<<<<

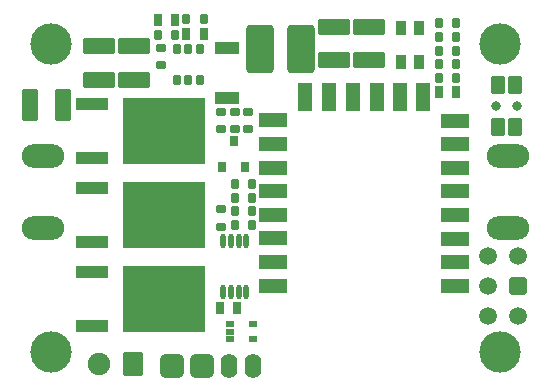
<source format=gts>
G04*
G04 #@! TF.GenerationSoftware,Altium Limited,Altium Designer,20.1.8 (145)*
G04*
G04 Layer_Color=32768*
%FSAX44Y44*%
%MOMM*%
G71*
G04*
G04 #@! TF.SameCoordinates,038E23F0-B42B-4C45-894E-EE78EB3E0CC3*
G04*
G04*
G04 #@! TF.FilePolarity,Negative*
G04*
G01*
G75*
%ADD35R,0.9000X1.3000*%
G04:AMPARAMS|DCode=36|XSize=0.45mm|YSize=0.7mm|CornerRadius=0.0518mm|HoleSize=0mm|Usage=FLASHONLY|Rotation=90.000|XOffset=0mm|YOffset=0mm|HoleType=Round|Shape=RoundedRectangle|*
%AMROUNDEDRECTD36*
21,1,0.4500,0.5965,0,0,90.0*
21,1,0.3465,0.7000,0,0,90.0*
1,1,0.1035,0.2983,0.1733*
1,1,0.1035,0.2983,-0.1733*
1,1,0.1035,-0.2983,-0.1733*
1,1,0.1035,-0.2983,0.1733*
%
%ADD36ROUNDEDRECTD36*%
G04:AMPARAMS|DCode=37|XSize=0.95mm|YSize=0.7mm|CornerRadius=0.053mm|HoleSize=0mm|Usage=FLASHONLY|Rotation=90.000|XOffset=0mm|YOffset=0mm|HoleType=Round|Shape=RoundedRectangle|*
%AMROUNDEDRECTD37*
21,1,0.9500,0.5940,0,0,90.0*
21,1,0.8440,0.7000,0,0,90.0*
1,1,0.1060,0.2970,0.4220*
1,1,0.1060,0.2970,-0.4220*
1,1,0.1060,-0.2970,-0.4220*
1,1,0.1060,-0.2970,0.4220*
%
%ADD37ROUNDEDRECTD37*%
G04:AMPARAMS|DCode=38|XSize=0.65mm|YSize=0.9mm|CornerRadius=0.0527mm|HoleSize=0mm|Usage=FLASHONLY|Rotation=180.000|XOffset=0mm|YOffset=0mm|HoleType=Round|Shape=RoundedRectangle|*
%AMROUNDEDRECTD38*
21,1,0.6500,0.7945,0,0,180.0*
21,1,0.5445,0.9000,0,0,180.0*
1,1,0.1055,-0.2723,0.3973*
1,1,0.1055,0.2723,0.3973*
1,1,0.1055,0.2723,-0.3973*
1,1,0.1055,-0.2723,-0.3973*
%
%ADD38ROUNDEDRECTD38*%
G04:AMPARAMS|DCode=39|XSize=1.05mm|YSize=2.75mm|CornerRadius=0.0547mm|HoleSize=0mm|Usage=FLASHONLY|Rotation=90.000|XOffset=0mm|YOffset=0mm|HoleType=Round|Shape=RoundedRectangle|*
%AMROUNDEDRECTD39*
21,1,1.0500,2.6405,0,0,90.0*
21,1,0.9405,2.7500,0,0,90.0*
1,1,0.1095,1.3203,0.4703*
1,1,0.1095,1.3203,-0.4703*
1,1,0.1095,-1.3203,-0.4703*
1,1,0.1095,-1.3203,0.4703*
%
%ADD39ROUNDEDRECTD39*%
G04:AMPARAMS|DCode=40|XSize=5.65mm|YSize=6.9mm|CornerRadius=0.0778mm|HoleSize=0mm|Usage=FLASHONLY|Rotation=90.000|XOffset=0mm|YOffset=0mm|HoleType=Round|Shape=RoundedRectangle|*
%AMROUNDEDRECTD40*
21,1,5.6500,6.7445,0,0,90.0*
21,1,5.4945,6.9000,0,0,90.0*
1,1,0.1555,3.3723,2.7473*
1,1,0.1555,3.3723,-2.7473*
1,1,0.1555,-3.3723,-2.7473*
1,1,0.1555,-3.3723,2.7473*
%
%ADD40ROUNDEDRECTD40*%
%ADD41O,0.4500X1.2500*%
G04:AMPARAMS|DCode=42|XSize=0.85mm|YSize=0.65mm|CornerRadius=0.0527mm|HoleSize=0mm|Usage=FLASHONLY|Rotation=180.000|XOffset=0mm|YOffset=0mm|HoleType=Round|Shape=RoundedRectangle|*
%AMROUNDEDRECTD42*
21,1,0.8500,0.5445,0,0,180.0*
21,1,0.7445,0.6500,0,0,180.0*
1,1,0.1055,-0.3723,0.2723*
1,1,0.1055,0.3723,0.2723*
1,1,0.1055,0.3723,-0.2723*
1,1,0.1055,-0.3723,-0.2723*
%
%ADD42ROUNDEDRECTD42*%
G04:AMPARAMS|DCode=43|XSize=2.65mm|YSize=1.3mm|CornerRadius=0.056mm|HoleSize=0mm|Usage=FLASHONLY|Rotation=90.000|XOffset=0mm|YOffset=0mm|HoleType=Round|Shape=RoundedRectangle|*
%AMROUNDEDRECTD43*
21,1,2.6500,1.1880,0,0,90.0*
21,1,2.5380,1.3000,0,0,90.0*
1,1,0.1120,0.5940,1.2690*
1,1,0.1120,0.5940,-1.2690*
1,1,0.1120,-0.5940,-1.2690*
1,1,0.1120,-0.5940,1.2690*
%
%ADD43ROUNDEDRECTD43*%
G04:AMPARAMS|DCode=44|XSize=2.65mm|YSize=1.3mm|CornerRadius=0.056mm|HoleSize=0mm|Usage=FLASHONLY|Rotation=0.000|XOffset=0mm|YOffset=0mm|HoleType=Round|Shape=RoundedRectangle|*
%AMROUNDEDRECTD44*
21,1,2.6500,1.1880,0,0,0.0*
21,1,2.5380,1.3000,0,0,0.0*
1,1,0.1120,1.2690,-0.5940*
1,1,0.1120,-1.2690,-0.5940*
1,1,0.1120,-1.2690,0.5940*
1,1,0.1120,1.2690,0.5940*
%
%ADD44ROUNDEDRECTD44*%
G04:AMPARAMS|DCode=45|XSize=1.2mm|YSize=2.4mm|CornerRadius=0.0555mm|HoleSize=0mm|Usage=FLASHONLY|Rotation=270.000|XOffset=0mm|YOffset=0mm|HoleType=Round|Shape=RoundedRectangle|*
%AMROUNDEDRECTD45*
21,1,1.2000,2.2890,0,0,270.0*
21,1,1.0890,2.4000,0,0,270.0*
1,1,0.1110,-1.1445,-0.5445*
1,1,0.1110,-1.1445,0.5445*
1,1,0.1110,1.1445,0.5445*
1,1,0.1110,1.1445,-0.5445*
%
%ADD45ROUNDEDRECTD45*%
G04:AMPARAMS|DCode=46|XSize=1.2mm|YSize=2.4mm|CornerRadius=0.0555mm|HoleSize=0mm|Usage=FLASHONLY|Rotation=0.000|XOffset=0mm|YOffset=0mm|HoleType=Round|Shape=RoundedRectangle|*
%AMROUNDEDRECTD46*
21,1,1.2000,2.2890,0,0,0.0*
21,1,1.0890,2.4000,0,0,0.0*
1,1,0.1110,0.5445,-1.1445*
1,1,0.1110,-0.5445,-1.1445*
1,1,0.1110,-0.5445,1.1445*
1,1,0.1110,0.5445,1.1445*
%
%ADD46ROUNDEDRECTD46*%
G04:AMPARAMS|DCode=47|XSize=0.85mm|YSize=0.65mm|CornerRadius=0.0527mm|HoleSize=0mm|Usage=FLASHONLY|Rotation=90.000|XOffset=0mm|YOffset=0mm|HoleType=Round|Shape=RoundedRectangle|*
%AMROUNDEDRECTD47*
21,1,0.8500,0.5445,0,0,90.0*
21,1,0.7445,0.6500,0,0,90.0*
1,1,0.1055,0.2723,0.3723*
1,1,0.1055,0.2723,-0.3723*
1,1,0.1055,-0.2723,-0.3723*
1,1,0.1055,-0.2723,0.3723*
%
%ADD47ROUNDEDRECTD47*%
G04:AMPARAMS|DCode=48|XSize=0.64mm|YSize=0.85mm|CornerRadius=0.0527mm|HoleSize=0mm|Usage=FLASHONLY|Rotation=0.000|XOffset=0mm|YOffset=0mm|HoleType=Round|Shape=RoundedRectangle|*
%AMROUNDEDRECTD48*
21,1,0.6400,0.7446,0,0,0.0*
21,1,0.5346,0.8500,0,0,0.0*
1,1,0.1054,0.2673,-0.3723*
1,1,0.1054,-0.2673,-0.3723*
1,1,0.1054,-0.2673,0.3723*
1,1,0.1054,0.2673,0.3723*
%
%ADD48ROUNDEDRECTD48*%
G04:AMPARAMS|DCode=49|XSize=1.5mm|YSize=1.15mm|CornerRadius=0.0553mm|HoleSize=0mm|Usage=FLASHONLY|Rotation=90.000|XOffset=0mm|YOffset=0mm|HoleType=Round|Shape=RoundedRectangle|*
%AMROUNDEDRECTD49*
21,1,1.5000,1.0395,0,0,90.0*
21,1,1.3895,1.1500,0,0,90.0*
1,1,0.1105,0.5198,0.6948*
1,1,0.1105,0.5198,-0.6948*
1,1,0.1105,-0.5198,-0.6948*
1,1,0.1105,-0.5198,0.6948*
%
%ADD49ROUNDEDRECTD49*%
G04:AMPARAMS|DCode=50|XSize=1.95mm|YSize=1.1mm|CornerRadius=0.055mm|HoleSize=0mm|Usage=FLASHONLY|Rotation=180.000|XOffset=0mm|YOffset=0mm|HoleType=Round|Shape=RoundedRectangle|*
%AMROUNDEDRECTD50*
21,1,1.9500,0.9900,0,0,180.0*
21,1,1.8400,1.1000,0,0,180.0*
1,1,0.1100,-0.9200,0.4950*
1,1,0.1100,0.9200,0.4950*
1,1,0.1100,0.9200,-0.4950*
1,1,0.1100,-0.9200,-0.4950*
%
%ADD50ROUNDEDRECTD50*%
G04:AMPARAMS|DCode=51|XSize=4.1mm|YSize=2.3mm|CornerRadius=0.27mm|HoleSize=0mm|Usage=FLASHONLY|Rotation=90.000|XOffset=0mm|YOffset=0mm|HoleType=Round|Shape=RoundedRectangle|*
%AMROUNDEDRECTD51*
21,1,4.1000,1.7600,0,0,90.0*
21,1,3.5600,2.3000,0,0,90.0*
1,1,0.5400,0.8800,1.7800*
1,1,0.5400,0.8800,-1.7800*
1,1,0.5400,-0.8800,-1.7800*
1,1,0.5400,-0.8800,1.7800*
%
%ADD51ROUNDEDRECTD51*%
%ADD52C,1.5000*%
G04:AMPARAMS|DCode=53|XSize=1.5mm|YSize=1.5mm|CornerRadius=0.15mm|HoleSize=0mm|Usage=FLASHONLY|Rotation=180.000|XOffset=0mm|YOffset=0mm|HoleType=Round|Shape=RoundedRectangle|*
%AMROUNDEDRECTD53*
21,1,1.5000,1.2000,0,0,180.0*
21,1,1.2000,1.5000,0,0,180.0*
1,1,0.3000,-0.6000,0.6000*
1,1,0.3000,0.6000,0.6000*
1,1,0.3000,0.6000,-0.6000*
1,1,0.3000,-0.6000,-0.6000*
%
%ADD53ROUNDEDRECTD53*%
G04:AMPARAMS|DCode=54|XSize=1.7mm|YSize=2.1mm|CornerRadius=0.21mm|HoleSize=0mm|Usage=FLASHONLY|Rotation=0.000|XOffset=0mm|YOffset=0mm|HoleType=Round|Shape=RoundedRectangle|*
%AMROUNDEDRECTD54*
21,1,1.7000,1.6800,0,0,0.0*
21,1,1.2800,2.1000,0,0,0.0*
1,1,0.4200,0.6400,-0.8400*
1,1,0.4200,-0.6400,-0.8400*
1,1,0.4200,-0.6400,0.8400*
1,1,0.4200,0.6400,0.8400*
%
%ADD54ROUNDEDRECTD54*%
%ADD55C,1.9000*%
%ADD56O,3.6000X2.0000*%
%ADD57C,0.8000*%
%ADD58C,3.5000*%
G04:AMPARAMS|DCode=59|XSize=1.4mm|YSize=2.1mm|CornerRadius=0.7mm|HoleSize=0mm|Usage=FLASHONLY|Rotation=0.000|XOffset=0mm|YOffset=0mm|HoleType=Round|Shape=RoundedRectangle|*
%AMROUNDEDRECTD59*
21,1,1.4000,0.7000,0,0,0.0*
21,1,0.0000,2.1000,0,0,0.0*
1,1,1.4000,0.0000,-0.3500*
1,1,1.4000,0.0000,-0.3500*
1,1,1.4000,0.0000,0.3500*
1,1,1.4000,0.0000,0.3500*
%
%ADD59ROUNDEDRECTD59*%
G04:AMPARAMS|DCode=60|XSize=2.1mm|YSize=2.1mm|CornerRadius=0.55mm|HoleSize=0mm|Usage=FLASHONLY|Rotation=0.000|XOffset=0mm|YOffset=0mm|HoleType=Round|Shape=RoundedRectangle|*
%AMROUNDEDRECTD60*
21,1,2.1000,1.0000,0,0,0.0*
21,1,1.0000,2.1000,0,0,0.0*
1,1,1.1000,0.5000,-0.5000*
1,1,1.1000,-0.5000,-0.5000*
1,1,1.1000,-0.5000,0.5000*
1,1,1.1000,0.5000,0.5000*
%
%ADD60ROUNDEDRECTD60*%
D35*
X00326214Y00275318D02*
D03*
X00341214D02*
D03*
Y00304318D02*
D03*
X00326214D02*
D03*
D36*
X00200640Y00053206D02*
D03*
Y00040206D02*
D03*
X00181140D02*
D03*
X00181140Y00046706D02*
D03*
X00181140Y00053206D02*
D03*
D37*
X00172656Y00066459D02*
D03*
X00187156D02*
D03*
X00120329Y00310726D02*
D03*
X00134829D02*
D03*
X00144614Y00299240D02*
D03*
X00159114D02*
D03*
X00372964Y00249464D02*
D03*
X00358464D02*
D03*
D38*
X00175006Y00186055D02*
D03*
X00194006D02*
D03*
X00184506Y00208055D02*
D03*
D39*
X00064728Y00097717D02*
D03*
Y00051916D02*
D03*
Y00239753D02*
D03*
Y00193953D02*
D03*
Y00122681D02*
D03*
Y00168481D02*
D03*
D40*
X00125728Y00074816D02*
D03*
Y00216854D02*
D03*
Y00145581D02*
D03*
D41*
X00175656Y00080664D02*
D03*
X00182156D02*
D03*
X00188656D02*
D03*
X00195156D02*
D03*
X00175656Y00123164D02*
D03*
X00182156D02*
D03*
X00188656D02*
D03*
X00195156D02*
D03*
D42*
X00174244Y00150261D02*
D03*
Y00135761D02*
D03*
X00122801Y00272328D02*
D03*
Y00286828D02*
D03*
X00185581Y00232884D02*
D03*
Y00218384D02*
D03*
X00174079D02*
D03*
Y00232884D02*
D03*
X00197084Y00218384D02*
D03*
Y00232884D02*
D03*
D43*
X00012166Y00238890D02*
D03*
X00040166D02*
D03*
D44*
X00099984Y00288276D02*
D03*
Y00260276D02*
D03*
X00269271Y00277144D02*
D03*
Y00305144D02*
D03*
X00070521Y00288276D02*
D03*
Y00260276D02*
D03*
X00298773Y00277144D02*
D03*
Y00305144D02*
D03*
D45*
X00372152Y00085666D02*
D03*
Y00205300D02*
D03*
X00217942Y00225620D02*
D03*
X00372152Y00105478D02*
D03*
Y00125544D02*
D03*
Y00145356D02*
D03*
Y00165676D02*
D03*
Y00185488D02*
D03*
Y00225366D02*
D03*
X00217942Y00205554D02*
D03*
Y00185742D02*
D03*
X00218196Y00165676D02*
D03*
Y00145610D02*
D03*
Y00125798D02*
D03*
Y00105478D02*
D03*
Y00085666D02*
D03*
D46*
X00345212Y00245194D02*
D03*
X00325400D02*
D03*
X00305588D02*
D03*
X00285268D02*
D03*
X00265456D02*
D03*
X00245136D02*
D03*
D47*
X00358464Y00284661D02*
D03*
X00372964D02*
D03*
Y00296244D02*
D03*
X00358464D02*
D03*
Y00307746D02*
D03*
X00372964D02*
D03*
X00358464Y00273158D02*
D03*
X00372964D02*
D03*
Y00261656D02*
D03*
X00358464D02*
D03*
X00134829Y00298206D02*
D03*
X00120329D02*
D03*
X00185282Y00171958D02*
D03*
X00199782D02*
D03*
X00185282Y00160274D02*
D03*
X00199782D02*
D03*
X00159114Y00311404D02*
D03*
X00144614D02*
D03*
X00185300Y00148737D02*
D03*
X00199800D02*
D03*
X00185300Y00137174D02*
D03*
X00199800D02*
D03*
D48*
X00155768Y00285776D02*
D03*
X00146268D02*
D03*
X00136768D02*
D03*
X00155768Y00260276D02*
D03*
X00146268D02*
D03*
X00136768D02*
D03*
D49*
X00408134Y00256000D02*
D03*
X00422634D02*
D03*
Y00220000D02*
D03*
X00408134D02*
D03*
D50*
X00178504Y00244840D02*
D03*
Y00286840D02*
D03*
D51*
X00241527Y00286128D02*
D03*
X00206527D02*
D03*
D52*
X00399666Y00111232D02*
D03*
Y00085832D02*
D03*
Y00060432D02*
D03*
X00425066D02*
D03*
Y00111232D02*
D03*
D53*
Y00085832D02*
D03*
D54*
X00099727Y00019020D02*
D03*
D55*
X00070592D02*
D03*
D56*
X00023250Y00195502D02*
D03*
Y00134504D02*
D03*
X00416750Y00195502D02*
D03*
Y00134504D02*
D03*
D57*
X00424384Y00238000D02*
D03*
X00406384D02*
D03*
D58*
X00410000Y00290000D02*
D03*
Y00030000D02*
D03*
X00030000D02*
D03*
Y00290000D02*
D03*
D59*
X00200640Y00017750D02*
D03*
X00180524D02*
D03*
D60*
X00157968D02*
D03*
X00132060Y00018004D02*
D03*
M02*

</source>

>>>>

__Instructions to follow__.
Give back exactly the lines from the line holding "X00408134Y00256000D02*" through the last line of the listing, including both.

__Result__.
X00408134Y00256000D02*
D03*
X00422634D02*
D03*
Y00220000D02*
D03*
X00408134D02*
D03*
D50*
X00178504Y00244840D02*
D03*
Y00286840D02*
D03*
D51*
X00241527Y00286128D02*
D03*
X00206527D02*
D03*
D52*
X00399666Y00111232D02*
D03*
Y00085832D02*
D03*
Y00060432D02*
D03*
X00425066D02*
D03*
Y00111232D02*
D03*
D53*
Y00085832D02*
D03*
D54*
X00099727Y00019020D02*
D03*
D55*
X00070592D02*
D03*
D56*
X00023250Y00195502D02*
D03*
Y00134504D02*
D03*
X00416750Y00195502D02*
D03*
Y00134504D02*
D03*
D57*
X00424384Y00238000D02*
D03*
X00406384D02*
D03*
D58*
X00410000Y00290000D02*
D03*
Y00030000D02*
D03*
X00030000D02*
D03*
Y00290000D02*
D03*
D59*
X00200640Y00017750D02*
D03*
X00180524D02*
D03*
D60*
X00157968D02*
D03*
X00132060Y00018004D02*
D03*
M02*

</source>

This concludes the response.